Quickly parse websites

Beautiful Soup is a python library dedicated to quickly parse websites. You can navigate, search and modify the tree. The library handles all encodings for you and outputs UTF-8. It’s powerful and easy to use.

In a recent small side-project, I needed to gather a lot of data (about 37.000 products with about 160 attributes each) from a website. The products were listed on the page using a regular HTML list and each entry contained a link to a details site. The detail-site itself delivered additional information inside several different tables.

I first thought about implementing the parser in Excel (because I needed the final data to be there), but because I’m working on a Mac my options were very limited (only a few add-ins are available on OS X).

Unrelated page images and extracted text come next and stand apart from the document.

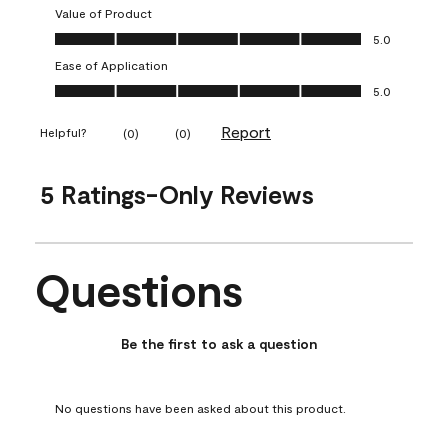
Value of Product
Value of Product, 5.0 out of 5
5.0
Ease of Application
Ease of Application, 5.0 out of 5
5.0
Report
Helpful?
(
0
)
(
0
)
5 Ratings-Only Reviews
Questions
No questions have been asked about this product.
Be the first to ask a question
No questions have been asked about this product.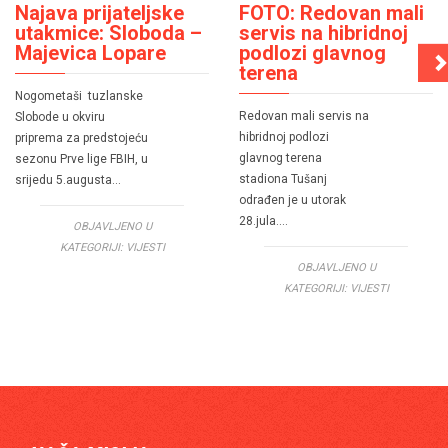
Najava prijateljske
FOTO: Redovan mali
utakmice: Sloboda –
servis na hibridnoj
Majevica Lopare
podlozi glavnog
terena
Nogometaši tuzlanske
Redovan mali servis na
Slobode u okviru
hibridnoj podlozi
priprema za predstojeću
glavnog terena
sezonu Prve lige FBIH, u
stadiona Tušanj
srijedu 5.augusta…
odrađen je u utorak
28.jula….
OBJAVLJENO U
KATEGORIJI:
VIJESTI
OBJAVLJENO U
KATEGORIJI:
VIJESTI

I then decided to write a python script for data gathering and importing the data as a UTF-8 CSV into Excel. I was certain that I would quickly find an adequate library to parse the HTML-sites when I stumbled about Beautiful Soap:

Valuable data that was once locked up in poorly-designed websites is now within your reach. Projects that would have taken hours take only minutes with Beautiful Soup.

That sounded too good to be true, but - hey - let’s give it a try:

from bs4 import BeautifulSoup
conn = urllib.request.urlopen(url)
html = conn.read()

soup = BeautifulSoup(html,features="html.parser")
products = soup.find_all("a", class_="list-group-item")

We are starting with connecting to the target url getting the HTML-document and finding all a-elements with class list-group-item. After that we can iterate through the list and get the corresponding details page:

for product in products:
    productDetails = product.get('href',None)

    if productDetails is not None:
        conn = urllib.request.urlopen(productDetails)

        innerHtml = conn.read()

        innerSoup = BeautifulSoup(innerHtml,features="html.parser")

While working on the details page, we first create a list of all tables and iterate through all the rows:

        tbodys = innerSoup.find_all("table")

        for tbody in tbodys:
            tds = tbody.find_all("td")

I never used Beautiful Soap before and needed just an hour to implement the final solution. While this scenario isn’t too complicated, I loved how fast and straightforward the solution turned out.